И тут кассир, витавший все время в сфере духов, так и подпрыгнул на месте. На секунду у него перехватило дыхание, сердце, схваченное болью, остановилось. Сперва он съежился, затем напрягся, как пружина, приготовился бежать. Но не успел он еще выдать себя словом, движением, как рука страшного человека тихо легла ему на колено. Кассир был самым жестоким образом вырван из бездны четвертого измерения и повержен на землю. Он мигом пришел в себя. Ловушка…

При обыске в кармане у него обнаружат этот проклятый паспорт… Нет, он выбросит его в саду, пока его будут вести!.. И тогда какой-нибудь честный человек найдет паспорт — он наверняка будет честный: какая ему от паспорта корысть?.. А там его собственная фотография! фотография! фотография!..

— Неправда! Не имею ни малейшего представления, о чем вы говорите… Паспорт?.. Извините, пожалуйста…

— Не бойся! Я Рудольф Понтиус.

— То есть как? Тот самый? Из Кенигсберга?! Быть этoгo не может!..

— Капитан двести тридцатой роты саперов, кавалер железного креста, павший на поле боя под Дуамоном…

— Павший?..

— От ручной гранаты…

И граната под Дуамоном грохнула, точно в подтверждение его слов, да так здорово, что кассира подбросило на скамейке. В саду горели фонари. Все фантастическое Исчезло без следа. Капитан Понтиус пропал. Орава мальчишек, смеясь и гикая, мчится напрямик по газонам, по аллее…

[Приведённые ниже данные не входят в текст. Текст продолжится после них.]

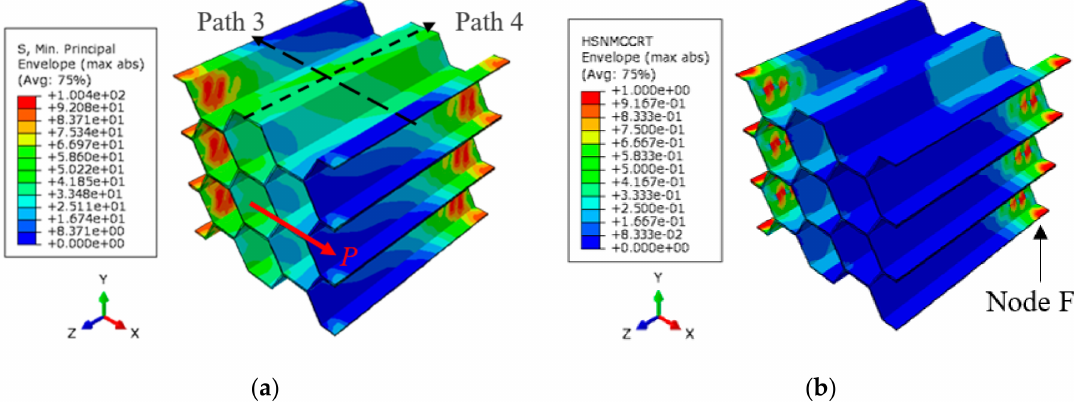
Figure 19. ( a ) Minimum principal (compressive) stress at failure, and ( b ) the corresponding compressive matrix damage of the HC core model, at the end of the shear test, in the ribbon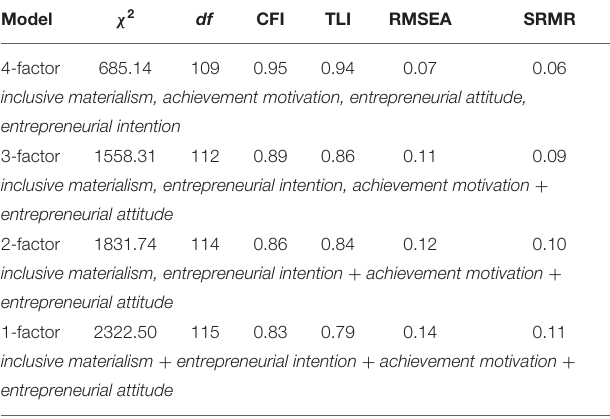
TABLE 2 | Results of confirmatory factor analyses (CFA). Model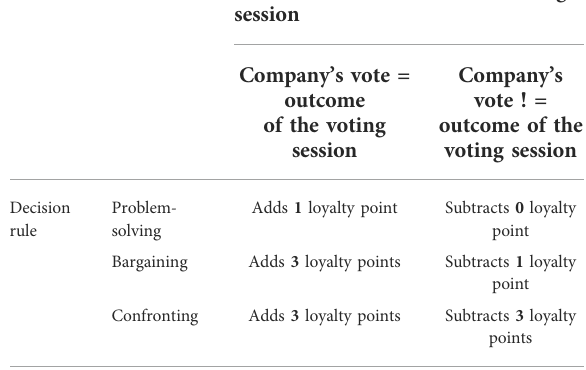
TABLE 3 Assessing the loyalty points.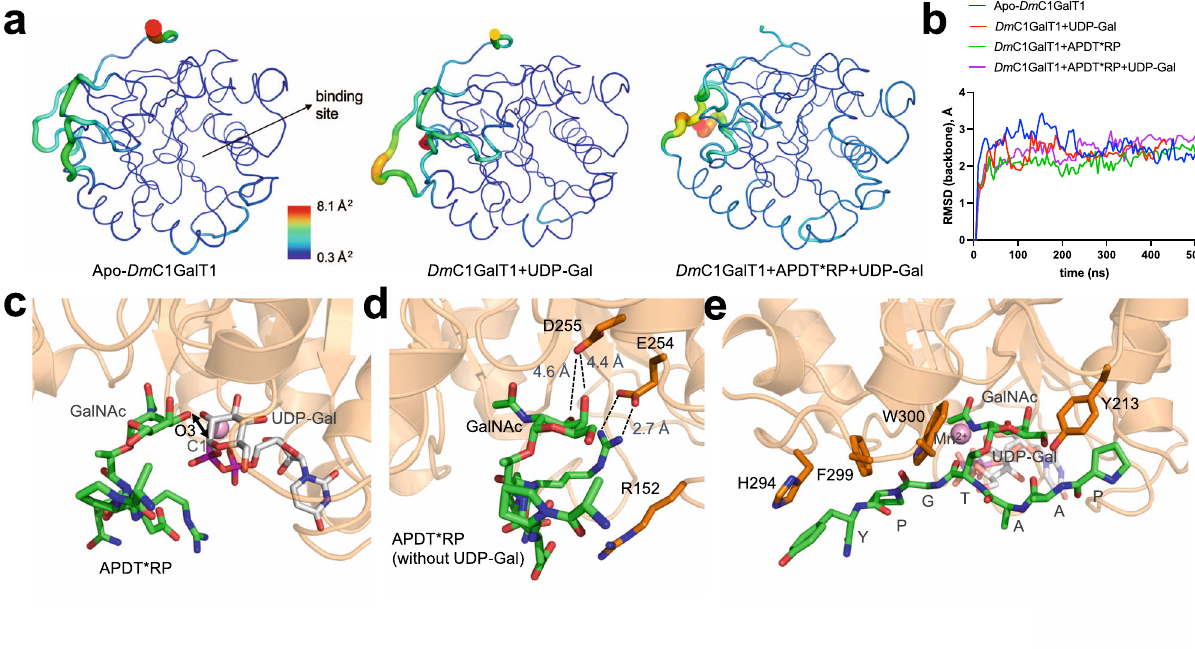
Fig. 6 MD simulations analysis. a Atomic fl uctuation (C α ) derived from 0.5 µ s MD simulations for Dm C1GalT1 and two binary complexes. The data correspond to the average structure of the protein throughout the simulations. b RMSD plots derived from 0.5 µ s MD simulations for the apo form and different complexes. Only the backbone atoms of the protein were used for these calculations. c Close-up view of Dm C1GalT1-UDP-Gal-APDT*RP complex. d Close-up view of the Dm C1GalT1-APDT*RP complex in the absence of UDP-Gal. e Close-up view of the Dm C1GalT1-UDP-Gal-P4 complex, showing the interactions between the protein and the N- and C-terminal regions of the peptide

— Вот наша учащаяся молодежь! Разве в прежние времена такой скандальный случай был бы возможен…

Порядочный человек не может у нас подышать спокойно чистым воздухом — сразу какой-нибудь негодяй поднимет пальбу, — заговорил брюзгливый дрожащий голос справа.

— Ха-ха-ха! Петарда, вспомнили, видно, Пасху!

— На Пасху можно! — раздался озорной голос слева.

— И на Пасху нельзя! Никогда нельзя! — сурово воскликнул голос справа, стукнув палкой о землю. Спеванкевич встал и пошел.

Взрыв петарды оживил его, влил новые силы, освободив от раздумья о непознаваемом. Проблема вновь замечательным образом упростилась: если хочешь, чтоб что-то вышло — без промедленья за дело. Итак, завтра! При условии, разумеется, что поступят большие деньги. Действительно, о чем думать? Все подготовлено, все известно. Бегство в Румынию по первоначальному плану Ады разработано до мельчайших подробностей. Долгие ночи провел он, изучая железнодорожное расписание, в том числе международное, а также расписание океанских линий Ближнего и Дальнего востока, покорил мысленно пространство и время. Совладает ли он с собой в критическую минуту? Хватит ли сил сделать первый шаг? Приходилось рассчитывать на вдохновение, которое осенит его в решающий миг. А если не осенит?